▸ SOURCE DATA:
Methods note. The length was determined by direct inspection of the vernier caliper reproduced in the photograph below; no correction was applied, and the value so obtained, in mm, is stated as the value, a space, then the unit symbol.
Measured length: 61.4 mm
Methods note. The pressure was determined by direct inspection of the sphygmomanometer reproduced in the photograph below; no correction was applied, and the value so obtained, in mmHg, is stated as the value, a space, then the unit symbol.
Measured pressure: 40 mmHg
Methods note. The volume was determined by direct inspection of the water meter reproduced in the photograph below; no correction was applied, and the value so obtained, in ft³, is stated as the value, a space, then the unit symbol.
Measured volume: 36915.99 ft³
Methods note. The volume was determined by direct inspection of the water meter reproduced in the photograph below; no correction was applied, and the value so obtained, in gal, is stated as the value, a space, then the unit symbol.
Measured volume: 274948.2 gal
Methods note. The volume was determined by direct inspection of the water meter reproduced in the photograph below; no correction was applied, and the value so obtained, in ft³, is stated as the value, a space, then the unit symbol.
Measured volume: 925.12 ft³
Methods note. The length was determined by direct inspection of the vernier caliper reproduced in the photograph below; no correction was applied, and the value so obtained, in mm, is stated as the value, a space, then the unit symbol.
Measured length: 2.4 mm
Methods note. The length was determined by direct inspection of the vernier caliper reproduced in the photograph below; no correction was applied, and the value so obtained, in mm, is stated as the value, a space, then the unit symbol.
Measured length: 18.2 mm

==

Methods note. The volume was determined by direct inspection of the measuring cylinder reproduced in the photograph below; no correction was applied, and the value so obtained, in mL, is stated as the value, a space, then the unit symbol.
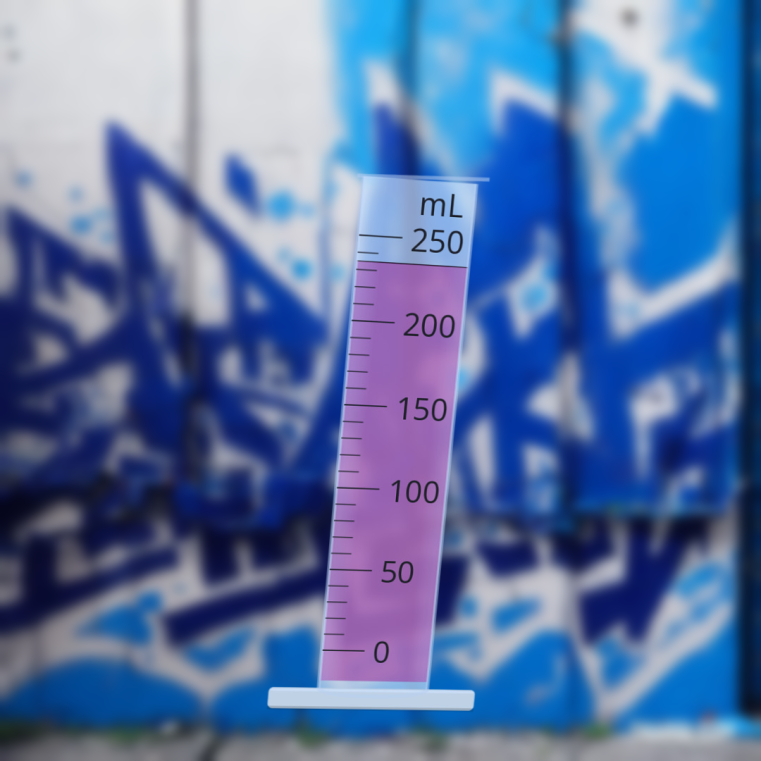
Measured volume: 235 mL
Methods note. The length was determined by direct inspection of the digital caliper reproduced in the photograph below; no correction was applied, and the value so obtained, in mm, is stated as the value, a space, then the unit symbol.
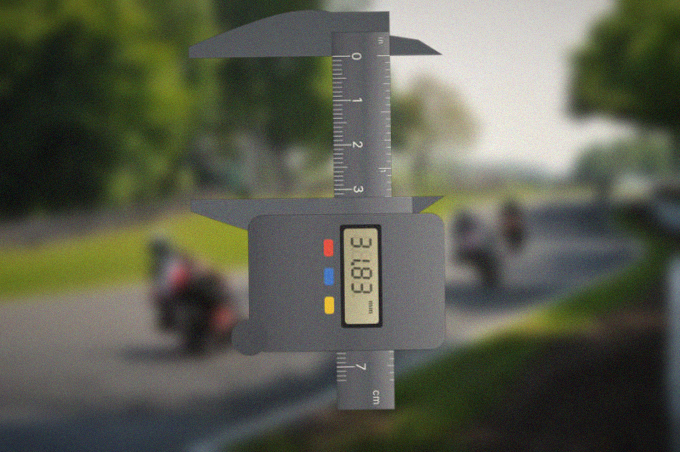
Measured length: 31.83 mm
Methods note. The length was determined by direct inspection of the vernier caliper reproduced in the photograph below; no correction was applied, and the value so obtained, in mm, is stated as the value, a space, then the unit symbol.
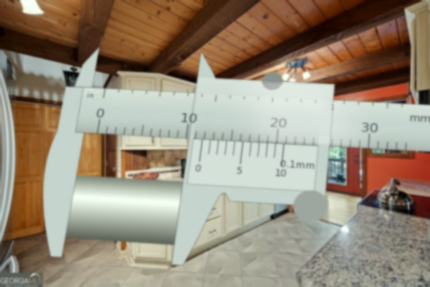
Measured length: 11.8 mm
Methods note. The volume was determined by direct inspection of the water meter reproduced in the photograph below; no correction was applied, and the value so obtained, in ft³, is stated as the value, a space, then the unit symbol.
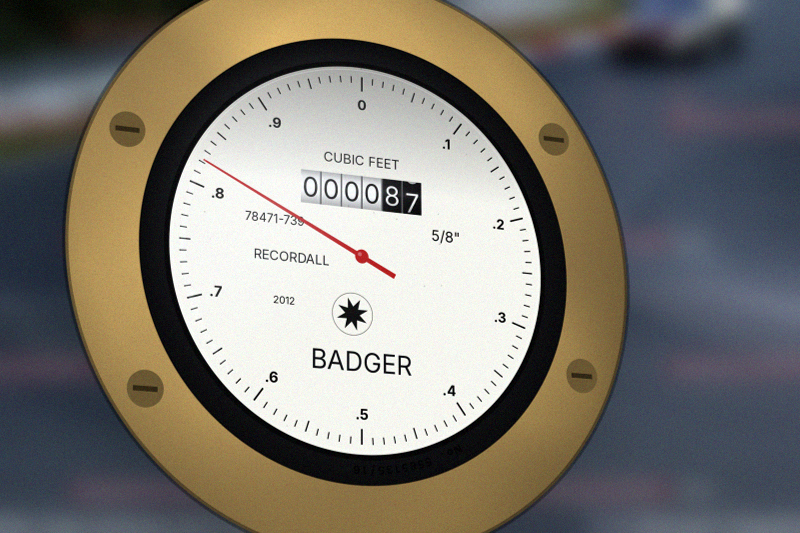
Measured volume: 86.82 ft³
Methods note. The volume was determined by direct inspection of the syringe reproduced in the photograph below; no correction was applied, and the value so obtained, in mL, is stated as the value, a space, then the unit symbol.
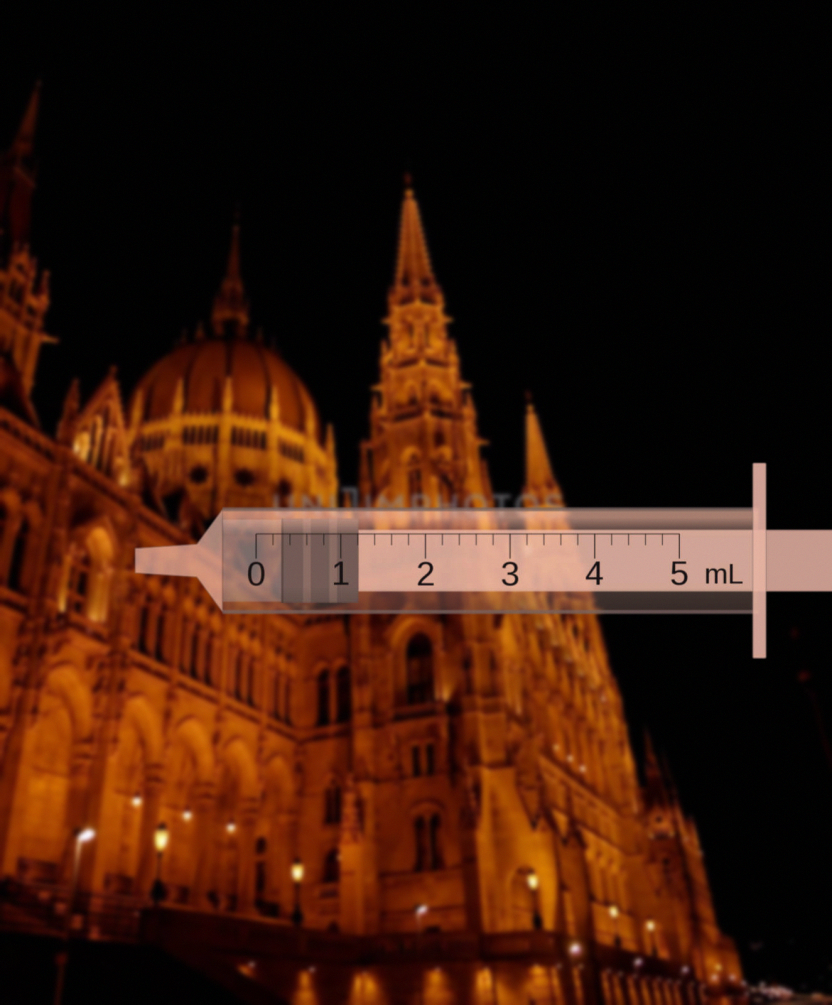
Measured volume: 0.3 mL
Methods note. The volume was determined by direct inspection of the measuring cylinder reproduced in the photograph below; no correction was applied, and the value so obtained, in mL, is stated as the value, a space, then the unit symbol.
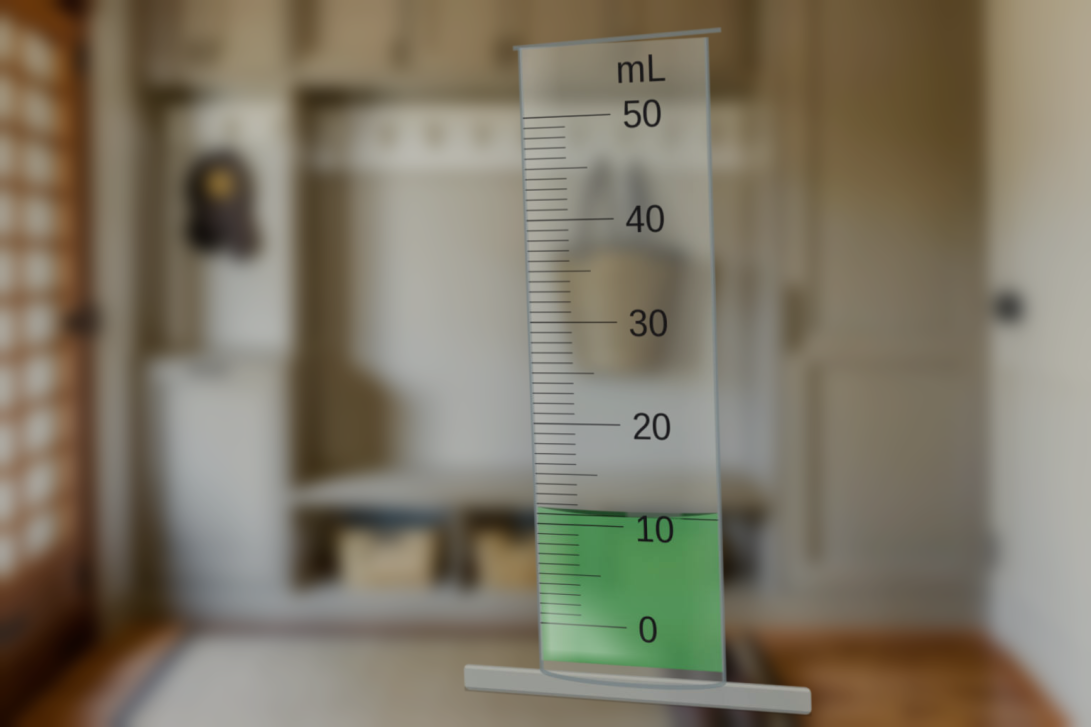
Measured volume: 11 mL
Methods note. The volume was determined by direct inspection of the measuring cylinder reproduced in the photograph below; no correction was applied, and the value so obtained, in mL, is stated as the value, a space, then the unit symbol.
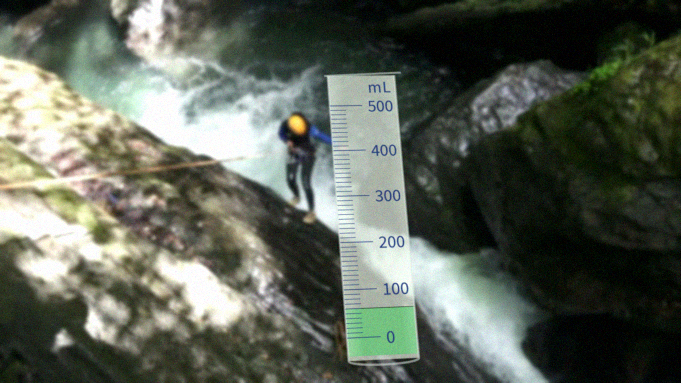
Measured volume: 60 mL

▸ WHAT YOU SHOULD DO: Lay out the entries as a Markdown table with the columns Row and Line, starting at the line that contains "of the syringe" and ending at the line that contains "Measured volume: 11 mL". Number each line, skip blank lines, and leave the pictures out.

▸ SOLUTION TO THIS PROBLEM:
| Row | Line |
|---|---|
| 1 | Methods note. The volume was determined by direct inspection of the syringe reproduced in the photograph below; no correction was applied, and the value so obtained, in mL, is stated as the value, a space, then the unit symbol. |
| 2 | Measured volume: 0.3 mL |
| 3 | Methods note. The volume was determined by direct inspection of the measuring cylinder reproduced in the photograph below; no correction was applied, and the value so obtained, in mL, is stated as the value, a space, then the unit symbol. |
| 4 | Measured volume: 11 mL |